Artist Neo Rauch on his unsettling art and fall of the Berlin Wall

Neo Rauch is a German painter whose name literally means “new smoke”. Presumably when their son was born on April 18, 1960, his parents, both art students in what was then East Germany, wanted to celebrate a fresh start to family life. He can never be certain, however, because four weeks later they were both killed in a Leipzig train crash in which 52 other people also died.

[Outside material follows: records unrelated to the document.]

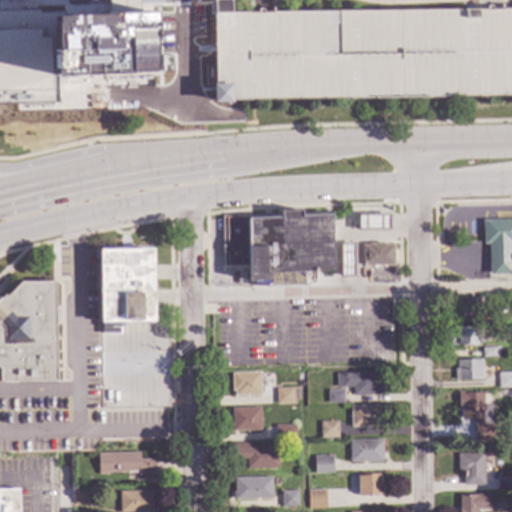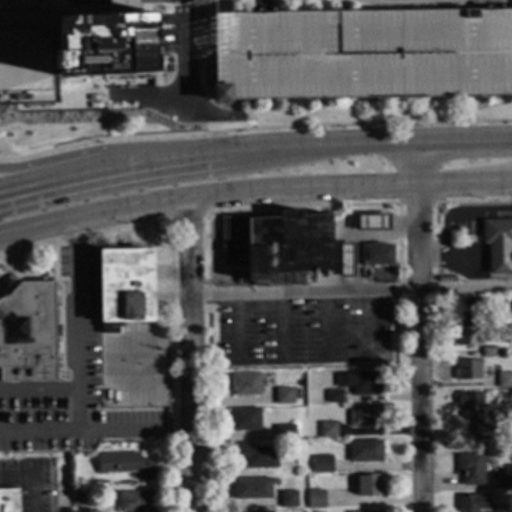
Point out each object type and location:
road: (462, 0)
road: (421, 1)
road: (504, 2)
road: (194, 4)
road: (180, 5)
road: (488, 5)
road: (113, 6)
road: (488, 6)
building: (70, 47)
building: (69, 49)
road: (182, 49)
parking lot: (360, 54)
building: (360, 54)
building: (361, 54)
parking lot: (108, 62)
road: (176, 98)
road: (254, 129)
road: (464, 141)
road: (365, 144)
road: (209, 155)
road: (416, 162)
road: (52, 169)
road: (52, 179)
road: (157, 179)
road: (464, 181)
road: (206, 194)
road: (471, 201)
road: (415, 203)
road: (301, 205)
road: (186, 216)
building: (372, 222)
gas station: (364, 225)
road: (84, 234)
building: (277, 244)
building: (497, 245)
building: (499, 245)
building: (294, 247)
building: (377, 255)
building: (346, 256)
building: (126, 285)
building: (123, 291)
road: (352, 291)
building: (510, 304)
building: (471, 308)
building: (472, 308)
building: (28, 332)
building: (27, 333)
building: (463, 336)
building: (465, 336)
road: (419, 347)
building: (490, 351)
road: (192, 353)
building: (469, 369)
building: (467, 370)
building: (505, 379)
building: (504, 380)
building: (361, 382)
road: (73, 383)
building: (247, 383)
building: (245, 384)
road: (52, 392)
building: (505, 394)
building: (285, 395)
building: (336, 395)
building: (283, 396)
building: (334, 397)
building: (477, 411)
building: (367, 415)
building: (365, 416)
building: (246, 418)
building: (473, 418)
building: (245, 419)
building: (329, 428)
road: (133, 429)
building: (328, 430)
building: (285, 432)
building: (284, 433)
building: (366, 450)
building: (364, 451)
building: (256, 455)
building: (253, 456)
building: (323, 463)
building: (127, 464)
building: (125, 465)
building: (322, 465)
building: (472, 467)
building: (470, 469)
building: (504, 482)
building: (504, 483)
building: (369, 484)
building: (368, 485)
building: (251, 488)
building: (253, 488)
road: (62, 490)
building: (80, 497)
building: (82, 497)
building: (288, 498)
building: (317, 498)
building: (9, 499)
building: (287, 499)
building: (315, 499)
building: (8, 500)
building: (138, 500)
building: (135, 501)
building: (474, 502)
building: (472, 503)
building: (372, 511)
building: (376, 511)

Even if you knew nothing about his background, it is impossible to look at a Rauch painting without a sense of foreboding. He populates his work with grotesque beasts and old-fashioned characters engaged in the kind of quaint tasks – chopping, hewing, juggling – that feature in fairy tales. Somewhere in these disturbingly colourful visions there is often a figure who is oblivious to the danger that is about to strike.

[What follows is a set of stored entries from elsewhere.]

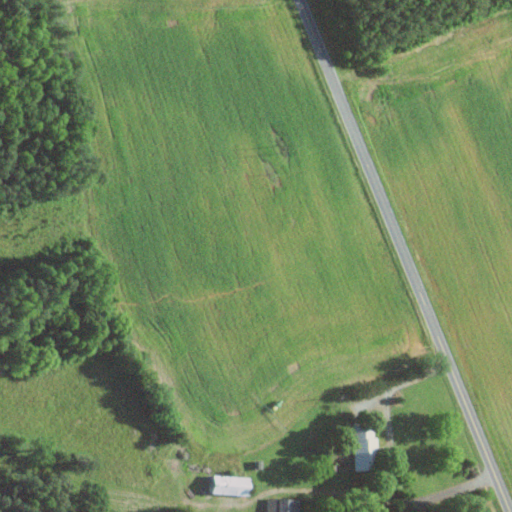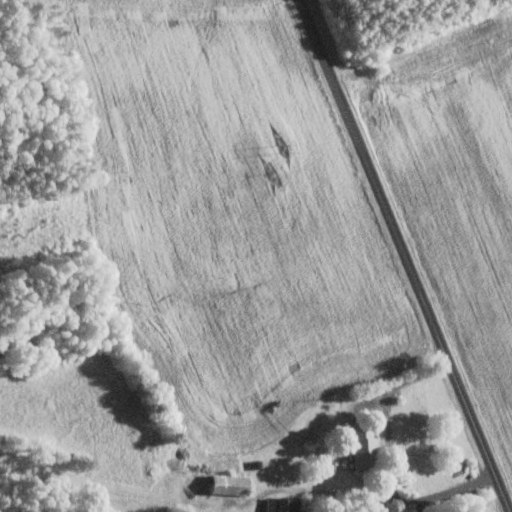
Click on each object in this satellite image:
road: (406, 253)
building: (361, 447)
road: (390, 463)
building: (226, 484)
building: (280, 505)
road: (386, 509)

Rauch’s subject matter means that he is usually described as a “surrealist” but his art feels too internalised to be truly surreal. Magritte could stand back, appraisingly, and make a pipe and a urinal witty; for Rauch, it’s up close and personal. The 2016 documentary Comrades and Companions begins with a lengthy sequence in which Rauch manhandles a huge canvas into his Leipzig studio. After a while, he gasps, “Where are the 30 assistants?” – a droll dig at some of his contemporaries like Damien Hirst and Jeff Koons.